Friday, May 1, 2009

Red Tulips

Red Tulips
Although tulips are associated with Holland, both the flower and its name originated in the Persian Empire. The tulip is actually not a Dutch flower as many people tend to believe. The tulip, or "Laleh" as it's called in Persian, is a flower indigenous to Iran, Afghanistan, Turkey and other parts of Central Asia. A Dutch ambassador in Turkey in the 16th century, who was also a great floral enthusiast, Ogier Ghiselin de Busbecq, got their very names because of their Persian origins. Tulips were brought to Europe in the 16th century; the word tulip, which earlier in English appeared in such forms as tulipa or tulipant, came to us by way of French tulipe and its obsolete form tulipan or by way of Modern Latin tulīpa, from Ottoman Turkish tülbend, "muslin, gauze." (The English word turban, first recorded in English in the 16th century, can also be traced to Ottoman Turkish tülbend.) The Turkish word for gauze, with which turbans can be wrapped, seems to have been used for the flower because a fully opened tulip was thought to resemble a turban.

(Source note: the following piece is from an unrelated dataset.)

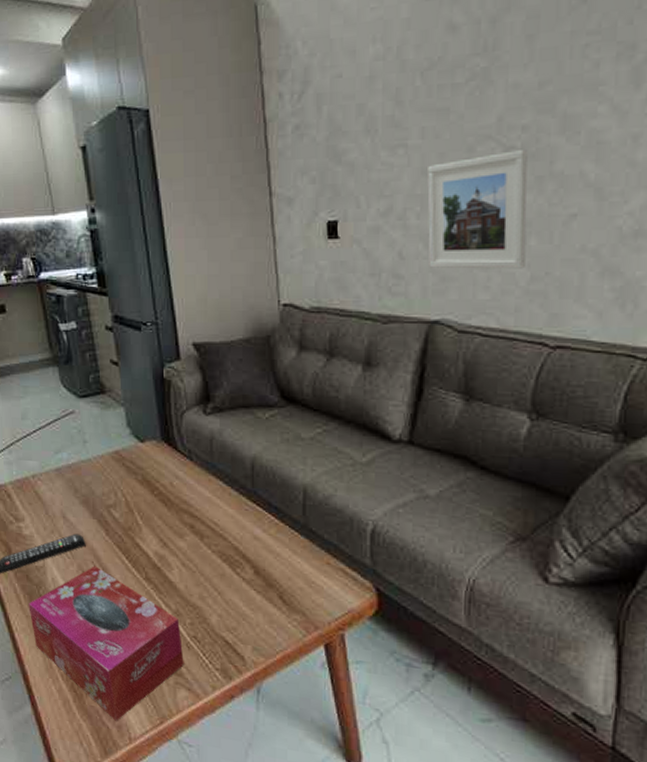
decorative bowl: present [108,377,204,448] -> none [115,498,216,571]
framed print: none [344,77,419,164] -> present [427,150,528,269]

Tulips cannot be grown in the open in tropical climates, as they require a cold winter season to grow successfully. Manipulation of the tulip's growing temperature can, however, allow growers to "force" tulips to flower earlier than they normally would. Some historical cultivars have had a striped, "feathered", "flamed", or variegated flower, as in the illustration below. While some modern varieties also display multicoloured patterns, this results from a natural change in the upper and lower layers of pigment in the tulip flower. Historical variegated varieties - such as those admired in the Dutch tulipomania gained their delicately feathered patterns from an infection with Tulip Breaking potyvirus. The mosaic virus is carried by green peach aphids, Myzus persicae, an insect common in European gardens of the seventeenth century, in which peach trees were often a prominent feature. While the virus produces fantastically beautiful flowers, it also causes the plant to sicken and die slowly. Today, it has been almost completely eradicated from growers' fields. The Black Tulip was the title of a historical romance by Alexandre Dumas, père (1850), in which the city of Haarlem has a reward outstanding for the first grower who can produce a truly black tulip. This fascination with growing a black tulip, a biologically impossible task, was historically accurate to the tulipomania in which the novel is set. Tulips can be grown in either of two ways: through offsets or seed. Being genetic clones of the parent plant, offsets are the only way to enlarge the stock of a given tulip cultivar. By contrast, tulips do not come true from seed; the mixing of genes between parent tulips is very unpredictable. A tulip grown from seed will usually bear only a passing resemblance to the flower from which the seeds were taken. This makes for great potential in breeding new tulip flowers, and great variation in the wild. However, tulip growers must be patient: offsets often take at least a year to grow to sufficient size to flower, and a tulip grown from seed will not flower for anywhere between five and seven years after planting. "Broken" tulips (tulips affected by the mosaic virus) will occasionally revert to plain "breeder" colouring, but usually maintain their colourful, infected state when grown from offsets.